# Assignment:
Take the line that contains "thumb ip: (1030, 837)" and all lines after it, up to and including the last line of the data, and write them out exactly; nothing else belongs in the answer.

# The input:

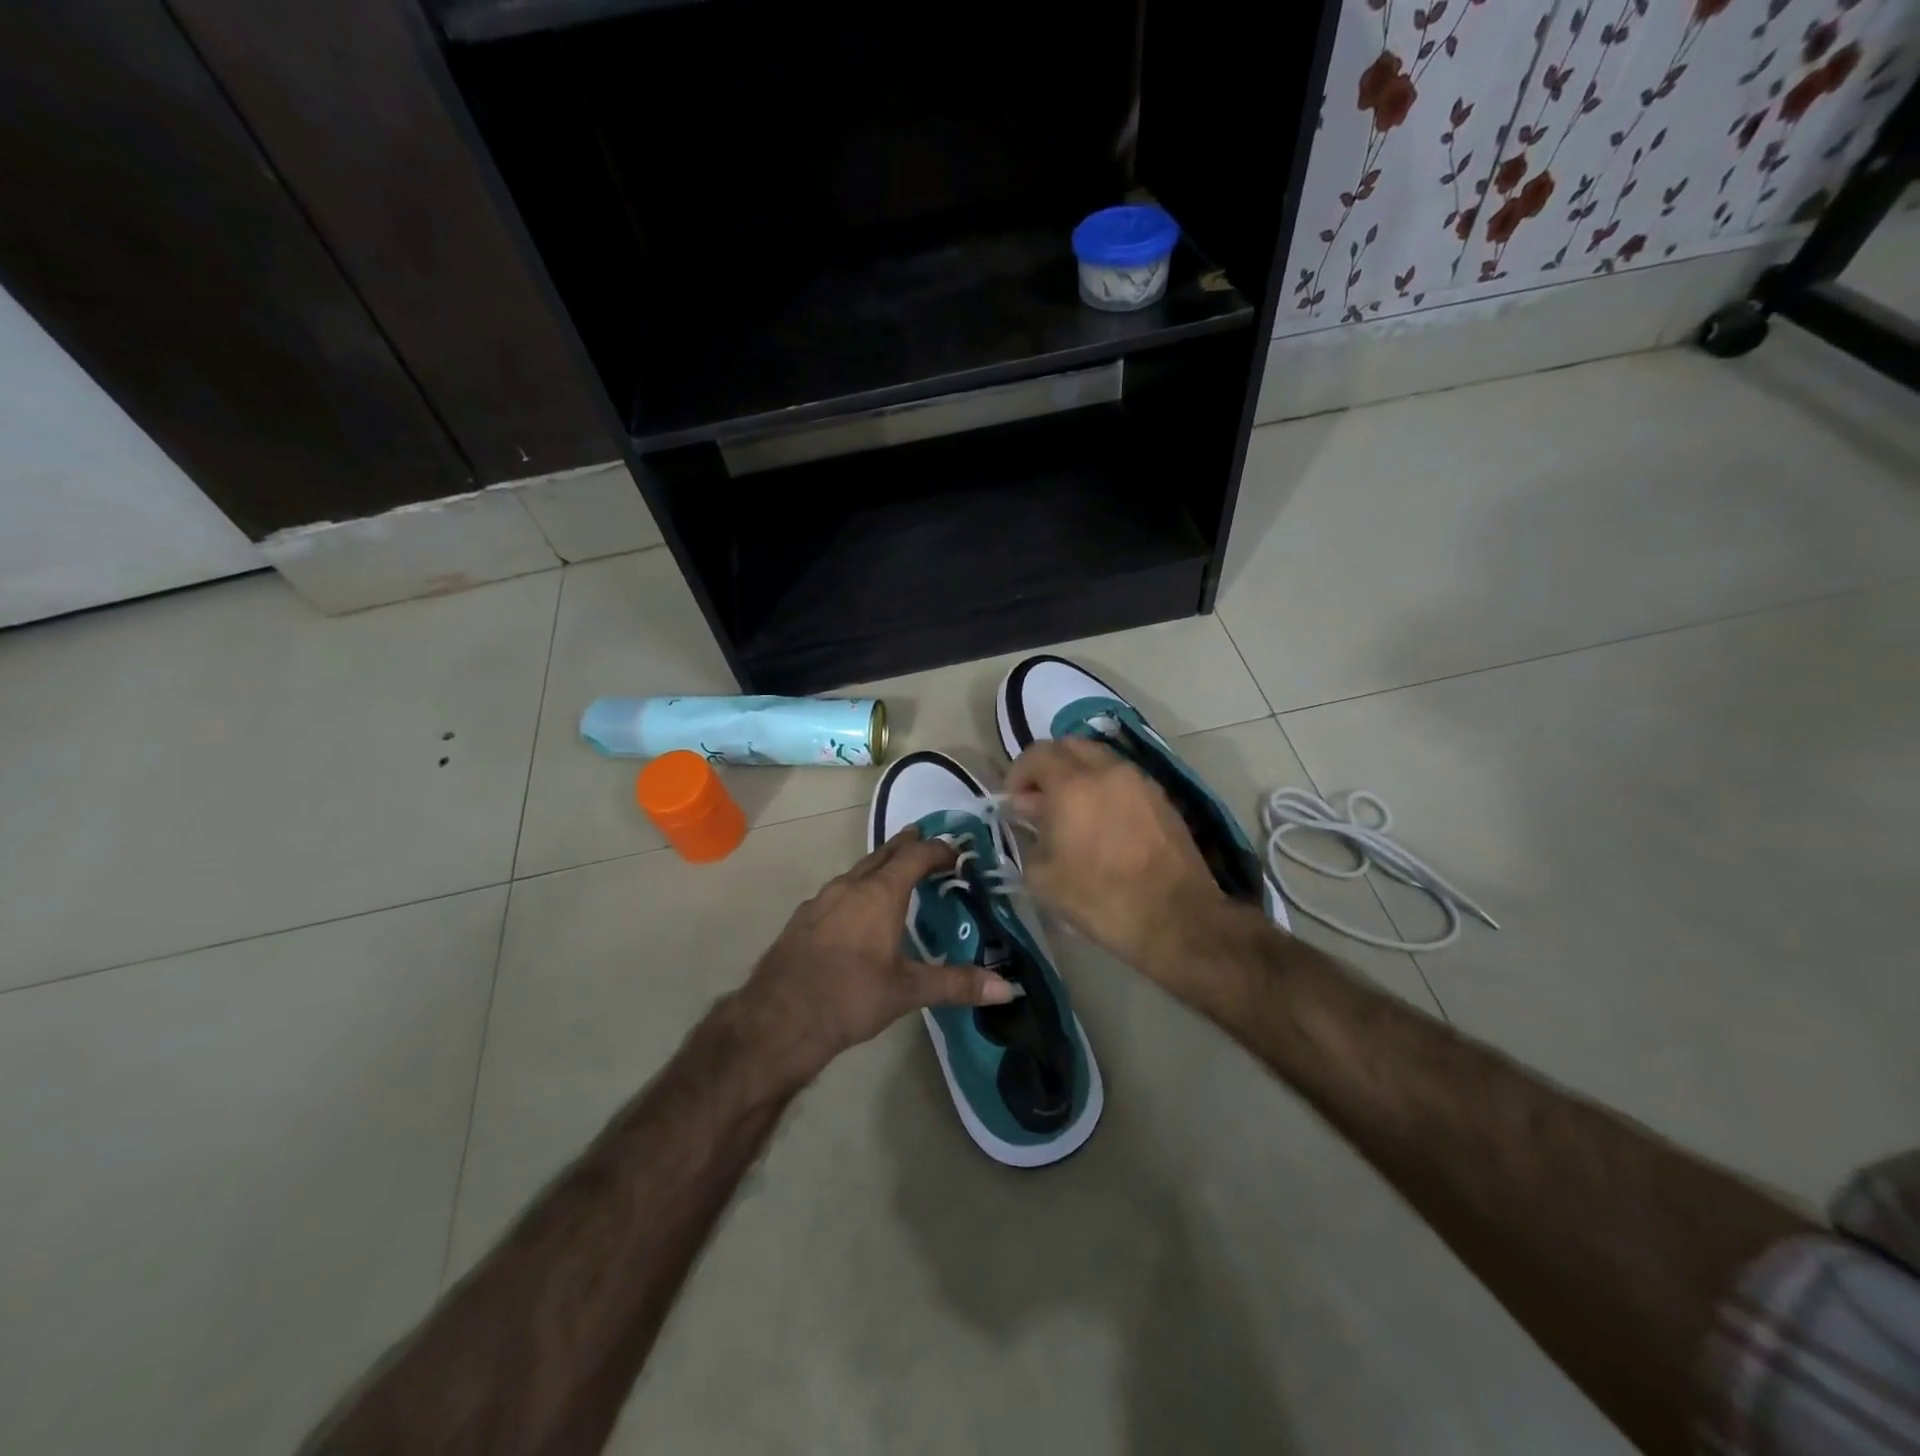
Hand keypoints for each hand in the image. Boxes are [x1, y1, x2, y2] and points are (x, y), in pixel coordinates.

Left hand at [735, 828, 1018, 1078]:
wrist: (777, 1020)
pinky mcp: (803, 918)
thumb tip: (1007, 989)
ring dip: (880, 866)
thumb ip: (956, 984)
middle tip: (925, 839)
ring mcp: (821, 900)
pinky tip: (857, 910)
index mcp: (879, 893)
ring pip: (857, 871)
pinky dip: (857, 888)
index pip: (915, 856)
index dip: (938, 850)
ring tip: (895, 873)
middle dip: (906, 846)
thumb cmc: (849, 997)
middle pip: (883, 854)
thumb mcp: (908, 991)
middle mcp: (849, 886)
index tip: (956, 852)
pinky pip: (838, 891)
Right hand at [1004, 737, 1227, 978]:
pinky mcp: (1161, 797)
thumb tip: (1033, 817)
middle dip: (1048, 766)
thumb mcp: (1044, 878)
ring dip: (1078, 774)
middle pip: (1070, 746)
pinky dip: (1105, 787)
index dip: (1018, 773)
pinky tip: (1102, 820)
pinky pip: (1123, 778)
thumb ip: (1030, 837)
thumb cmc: (1101, 899)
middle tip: (1039, 799)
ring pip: (1099, 759)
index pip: (1037, 754)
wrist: (1176, 918)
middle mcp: (1107, 771)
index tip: (1013, 799)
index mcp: (1073, 785)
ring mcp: (1139, 781)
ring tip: (1072, 810)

# Written reply:
thumb ip: (1030, 837)
thumb cmc: (1101, 899)
middle tip: (1039, 799)
ring pip: (1099, 759)
index pip: (1037, 754)
wrist: (1176, 918)
middle mcp: (1107, 771)
index tip: (1013, 799)
index mcp: (1073, 785)
ring mcp: (1139, 781)
ring tip: (1072, 810)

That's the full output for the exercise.